“Ich mag es gerne, Abwechslung in meinem Beruf zu haben.” – Steven Shade im Interview

Habt ihr euch auch schon immer gefragt wer eigentlich dieser Typ ist, der euch und all euren Freunden bei Facebook seit Jahren in regelmäßigen Abständen Freundschaftsanfragen schickt?

Wer im Instagramprofil mehr als drei Angaben zu seiner beruflichen Tätigkeit hat, der hat bekanntlich ja schonmal das Leben gewonnen. Noch smarter ist es allerdings, wenn diese sich auch auf eine bestimmte Branche beschränken – Booker, DJ, Influencer, Promoter und coole Sau – damit ist für alle Zeiten ein Platz am Fame-Himmel sicher. Aber mal im Ernst: Klar, dass das meist nach unseriösem Mist klingt, wenn man kurz weiter denkt, wird einem jedoch relativ schnell bewusst, dass sich so ein Leben nicht nur am Schlafminimum orientiert, sondern auch ziemlich nice ist und jemand dahinter steckt, der zumindest schon mal weiß, wie man sich nicht langweilt.

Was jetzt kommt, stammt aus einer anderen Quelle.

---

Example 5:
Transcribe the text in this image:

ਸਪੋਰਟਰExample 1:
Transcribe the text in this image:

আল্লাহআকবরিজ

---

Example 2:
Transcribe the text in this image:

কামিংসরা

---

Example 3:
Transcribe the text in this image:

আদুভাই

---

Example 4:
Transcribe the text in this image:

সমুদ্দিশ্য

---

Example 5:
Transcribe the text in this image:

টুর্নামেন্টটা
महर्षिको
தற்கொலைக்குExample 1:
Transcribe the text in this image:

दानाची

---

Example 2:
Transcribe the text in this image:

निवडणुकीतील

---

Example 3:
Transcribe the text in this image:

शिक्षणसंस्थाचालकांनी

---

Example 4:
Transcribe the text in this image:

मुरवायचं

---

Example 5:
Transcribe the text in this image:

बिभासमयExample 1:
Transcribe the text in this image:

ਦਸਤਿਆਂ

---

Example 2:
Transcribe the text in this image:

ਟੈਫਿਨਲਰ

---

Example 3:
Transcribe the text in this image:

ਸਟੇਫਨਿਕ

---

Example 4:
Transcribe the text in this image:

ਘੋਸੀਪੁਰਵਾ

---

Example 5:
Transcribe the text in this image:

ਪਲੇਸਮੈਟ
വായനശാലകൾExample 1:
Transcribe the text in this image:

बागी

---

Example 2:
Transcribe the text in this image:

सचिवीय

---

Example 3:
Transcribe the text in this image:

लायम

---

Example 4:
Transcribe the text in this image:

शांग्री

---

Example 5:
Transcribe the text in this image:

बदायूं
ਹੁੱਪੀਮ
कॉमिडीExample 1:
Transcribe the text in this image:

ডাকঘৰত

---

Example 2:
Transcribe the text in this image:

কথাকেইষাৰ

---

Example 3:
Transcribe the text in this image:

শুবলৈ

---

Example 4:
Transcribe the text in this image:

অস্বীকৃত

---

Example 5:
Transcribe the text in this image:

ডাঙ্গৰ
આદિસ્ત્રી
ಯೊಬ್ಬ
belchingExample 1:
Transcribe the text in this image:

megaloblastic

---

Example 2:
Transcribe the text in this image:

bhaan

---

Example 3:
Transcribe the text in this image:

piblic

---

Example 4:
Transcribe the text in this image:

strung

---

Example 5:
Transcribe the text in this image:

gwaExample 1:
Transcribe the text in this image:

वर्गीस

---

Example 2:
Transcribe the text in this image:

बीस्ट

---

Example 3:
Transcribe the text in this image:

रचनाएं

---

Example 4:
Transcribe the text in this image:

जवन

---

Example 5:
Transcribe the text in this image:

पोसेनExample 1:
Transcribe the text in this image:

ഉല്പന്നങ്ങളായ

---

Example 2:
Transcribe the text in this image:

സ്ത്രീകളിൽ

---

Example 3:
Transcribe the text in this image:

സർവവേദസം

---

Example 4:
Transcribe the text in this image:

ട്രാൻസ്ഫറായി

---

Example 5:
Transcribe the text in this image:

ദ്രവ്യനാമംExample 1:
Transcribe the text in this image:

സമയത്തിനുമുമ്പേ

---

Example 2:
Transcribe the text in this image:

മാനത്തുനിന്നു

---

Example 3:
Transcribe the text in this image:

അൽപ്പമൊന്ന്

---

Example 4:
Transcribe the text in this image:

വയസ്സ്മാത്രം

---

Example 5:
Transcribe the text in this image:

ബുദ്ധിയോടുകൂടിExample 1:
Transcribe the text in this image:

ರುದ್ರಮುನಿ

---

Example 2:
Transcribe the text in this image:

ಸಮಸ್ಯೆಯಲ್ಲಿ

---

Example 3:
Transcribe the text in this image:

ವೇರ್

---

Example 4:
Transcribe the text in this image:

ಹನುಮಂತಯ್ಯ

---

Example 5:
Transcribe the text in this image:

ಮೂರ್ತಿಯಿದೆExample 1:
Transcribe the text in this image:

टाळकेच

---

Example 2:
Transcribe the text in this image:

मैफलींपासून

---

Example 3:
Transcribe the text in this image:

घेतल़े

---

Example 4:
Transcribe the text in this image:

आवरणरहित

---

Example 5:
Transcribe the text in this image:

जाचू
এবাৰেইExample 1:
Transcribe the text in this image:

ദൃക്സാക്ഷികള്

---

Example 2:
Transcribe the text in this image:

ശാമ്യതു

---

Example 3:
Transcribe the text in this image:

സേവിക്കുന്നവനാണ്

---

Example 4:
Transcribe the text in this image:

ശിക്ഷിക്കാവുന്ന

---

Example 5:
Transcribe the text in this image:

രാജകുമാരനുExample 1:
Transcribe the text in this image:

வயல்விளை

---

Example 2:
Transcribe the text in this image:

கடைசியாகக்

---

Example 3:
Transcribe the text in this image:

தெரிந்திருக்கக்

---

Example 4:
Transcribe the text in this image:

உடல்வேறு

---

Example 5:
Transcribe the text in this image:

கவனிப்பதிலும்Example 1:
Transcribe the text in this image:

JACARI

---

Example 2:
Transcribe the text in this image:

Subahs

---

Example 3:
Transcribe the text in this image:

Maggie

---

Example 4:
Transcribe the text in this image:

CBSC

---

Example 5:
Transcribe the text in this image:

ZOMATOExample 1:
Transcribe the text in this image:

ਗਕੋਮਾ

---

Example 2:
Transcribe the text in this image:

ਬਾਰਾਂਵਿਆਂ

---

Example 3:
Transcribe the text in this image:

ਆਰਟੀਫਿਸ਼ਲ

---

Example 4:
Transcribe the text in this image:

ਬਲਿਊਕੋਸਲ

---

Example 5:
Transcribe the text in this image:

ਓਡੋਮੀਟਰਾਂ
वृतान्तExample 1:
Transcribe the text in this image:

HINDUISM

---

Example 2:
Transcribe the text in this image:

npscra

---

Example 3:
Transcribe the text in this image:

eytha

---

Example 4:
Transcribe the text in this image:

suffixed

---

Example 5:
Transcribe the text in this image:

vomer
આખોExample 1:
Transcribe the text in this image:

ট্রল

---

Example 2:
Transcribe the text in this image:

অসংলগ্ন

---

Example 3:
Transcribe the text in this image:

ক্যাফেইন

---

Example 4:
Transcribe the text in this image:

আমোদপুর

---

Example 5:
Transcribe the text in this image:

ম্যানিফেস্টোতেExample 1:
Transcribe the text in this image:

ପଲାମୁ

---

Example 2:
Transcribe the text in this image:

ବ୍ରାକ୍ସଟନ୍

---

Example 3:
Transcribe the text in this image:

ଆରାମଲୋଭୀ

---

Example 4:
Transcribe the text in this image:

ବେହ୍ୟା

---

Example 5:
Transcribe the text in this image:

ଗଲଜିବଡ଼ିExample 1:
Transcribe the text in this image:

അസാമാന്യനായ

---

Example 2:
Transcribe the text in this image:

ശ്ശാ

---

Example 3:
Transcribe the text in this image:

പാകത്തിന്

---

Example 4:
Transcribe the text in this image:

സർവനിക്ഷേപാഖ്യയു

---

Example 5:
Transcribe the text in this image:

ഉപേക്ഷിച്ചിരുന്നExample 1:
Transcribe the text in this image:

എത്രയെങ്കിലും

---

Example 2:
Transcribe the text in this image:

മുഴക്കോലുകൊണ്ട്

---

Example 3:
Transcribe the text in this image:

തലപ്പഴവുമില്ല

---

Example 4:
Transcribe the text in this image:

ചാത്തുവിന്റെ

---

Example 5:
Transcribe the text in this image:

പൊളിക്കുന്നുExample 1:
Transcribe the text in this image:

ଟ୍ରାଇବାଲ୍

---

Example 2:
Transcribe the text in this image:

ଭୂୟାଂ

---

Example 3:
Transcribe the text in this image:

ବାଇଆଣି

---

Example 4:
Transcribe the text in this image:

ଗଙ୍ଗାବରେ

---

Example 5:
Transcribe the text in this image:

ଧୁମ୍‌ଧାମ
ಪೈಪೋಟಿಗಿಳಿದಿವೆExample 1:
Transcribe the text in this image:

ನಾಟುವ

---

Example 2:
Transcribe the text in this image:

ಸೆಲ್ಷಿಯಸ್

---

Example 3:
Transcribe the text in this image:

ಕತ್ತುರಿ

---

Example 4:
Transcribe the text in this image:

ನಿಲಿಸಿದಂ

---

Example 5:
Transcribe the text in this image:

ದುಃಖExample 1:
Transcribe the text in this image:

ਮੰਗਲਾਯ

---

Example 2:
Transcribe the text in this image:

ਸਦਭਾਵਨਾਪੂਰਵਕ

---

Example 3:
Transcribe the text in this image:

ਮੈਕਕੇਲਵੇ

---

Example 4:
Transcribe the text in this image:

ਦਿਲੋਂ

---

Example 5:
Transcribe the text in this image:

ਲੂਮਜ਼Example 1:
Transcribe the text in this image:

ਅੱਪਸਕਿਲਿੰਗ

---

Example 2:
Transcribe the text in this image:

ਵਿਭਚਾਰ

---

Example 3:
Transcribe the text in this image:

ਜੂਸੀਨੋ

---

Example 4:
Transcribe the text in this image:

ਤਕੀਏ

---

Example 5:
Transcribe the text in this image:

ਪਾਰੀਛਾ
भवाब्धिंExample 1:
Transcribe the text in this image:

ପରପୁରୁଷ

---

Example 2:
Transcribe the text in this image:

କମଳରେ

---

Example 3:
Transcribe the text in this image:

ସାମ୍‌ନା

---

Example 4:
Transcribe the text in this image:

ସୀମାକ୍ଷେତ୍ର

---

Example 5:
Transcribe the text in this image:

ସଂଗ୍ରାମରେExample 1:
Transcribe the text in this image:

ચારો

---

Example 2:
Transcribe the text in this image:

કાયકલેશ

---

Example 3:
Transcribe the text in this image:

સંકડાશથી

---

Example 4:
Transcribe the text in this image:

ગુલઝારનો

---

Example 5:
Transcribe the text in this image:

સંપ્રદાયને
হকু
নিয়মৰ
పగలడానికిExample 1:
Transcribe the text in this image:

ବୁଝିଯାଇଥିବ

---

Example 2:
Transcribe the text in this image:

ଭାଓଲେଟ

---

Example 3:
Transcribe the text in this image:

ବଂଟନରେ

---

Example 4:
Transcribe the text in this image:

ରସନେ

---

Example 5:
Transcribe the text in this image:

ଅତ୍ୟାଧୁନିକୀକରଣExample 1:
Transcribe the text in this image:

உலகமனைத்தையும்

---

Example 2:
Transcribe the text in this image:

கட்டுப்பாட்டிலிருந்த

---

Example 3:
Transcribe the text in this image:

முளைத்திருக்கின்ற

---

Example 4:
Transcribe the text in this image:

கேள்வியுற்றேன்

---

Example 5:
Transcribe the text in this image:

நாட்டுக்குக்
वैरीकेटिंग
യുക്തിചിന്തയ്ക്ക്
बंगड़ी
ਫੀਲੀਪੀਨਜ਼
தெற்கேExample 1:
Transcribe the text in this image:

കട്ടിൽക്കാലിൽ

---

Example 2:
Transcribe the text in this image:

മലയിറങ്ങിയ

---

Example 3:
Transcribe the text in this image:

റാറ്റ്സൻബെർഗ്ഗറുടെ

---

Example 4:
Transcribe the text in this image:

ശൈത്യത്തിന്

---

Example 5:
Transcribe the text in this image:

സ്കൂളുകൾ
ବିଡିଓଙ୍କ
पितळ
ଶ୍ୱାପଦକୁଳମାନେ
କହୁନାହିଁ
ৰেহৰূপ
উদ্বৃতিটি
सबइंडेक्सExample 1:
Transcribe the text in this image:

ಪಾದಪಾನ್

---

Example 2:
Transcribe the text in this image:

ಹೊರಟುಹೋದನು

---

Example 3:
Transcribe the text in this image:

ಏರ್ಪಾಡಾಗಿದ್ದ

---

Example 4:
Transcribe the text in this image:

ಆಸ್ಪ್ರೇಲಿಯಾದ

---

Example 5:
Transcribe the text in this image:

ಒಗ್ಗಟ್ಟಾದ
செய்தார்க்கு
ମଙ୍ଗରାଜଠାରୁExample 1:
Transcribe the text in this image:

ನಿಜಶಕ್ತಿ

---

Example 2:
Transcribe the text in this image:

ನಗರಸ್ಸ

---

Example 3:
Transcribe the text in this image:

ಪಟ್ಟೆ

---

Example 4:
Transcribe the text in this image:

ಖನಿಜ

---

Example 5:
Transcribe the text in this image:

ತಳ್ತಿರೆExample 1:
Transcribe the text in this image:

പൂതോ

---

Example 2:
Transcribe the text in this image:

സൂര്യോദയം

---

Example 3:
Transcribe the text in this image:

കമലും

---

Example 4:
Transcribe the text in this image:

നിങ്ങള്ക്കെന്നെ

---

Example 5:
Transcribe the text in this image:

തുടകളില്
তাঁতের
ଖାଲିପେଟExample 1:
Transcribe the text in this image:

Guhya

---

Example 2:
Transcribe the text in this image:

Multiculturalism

Steven Shade – Wer nicht weiß, wer das ist, fragt einfach irgendwen, denn der DJ ist, unbestreitbar, eine Größe in Lüneburg. Obwohl man eine Menge seines Lebens und Schaffens im Internet in sozialen Netzwerken oder Zeitungsinterviews findet, wollten wir es nochmal genauer wissen. Wer ist Steven Shade überhaupt und warum addet er uns alle bei Facebook? 

Hier also nun die Origin Story eines der bekanntesten Gesichter der Lüneburger Musikszene:

 

Erinnerst du dich noch an deinen ersten Auftritt als DJ und deine Anfangszeit in der Musikszene?
Mit 19 habe ich angefangen, Parties zu veranstalten. Irgendwann interessierte ich mich auch dafür, Musik miteinander zu vermischen und daraus neue Sounds zu kreieren. 

Als ich 2013 nach Lüneburg gezogen bin, habe ich angefangen selber aufzulegen. Die Technik hab ich mir von Freunden ausgeliehen, weil ich selber noch gar keinen Laptop hatte. Meinen ersten eigenen richtigen Gig hatte ich in der Garage, wo ich tatsächlich dann jeden Übergang verkackt habe. Das war eine Tomorrow Island Party, wo ich dann diesen typischen Deephouse von Robin Schulz und Oliver Schories gespielt habe. Später fing ich an, Electro Swing aufzulegen, weil ich in einer Sub-Agentur von Parov Stelar war. 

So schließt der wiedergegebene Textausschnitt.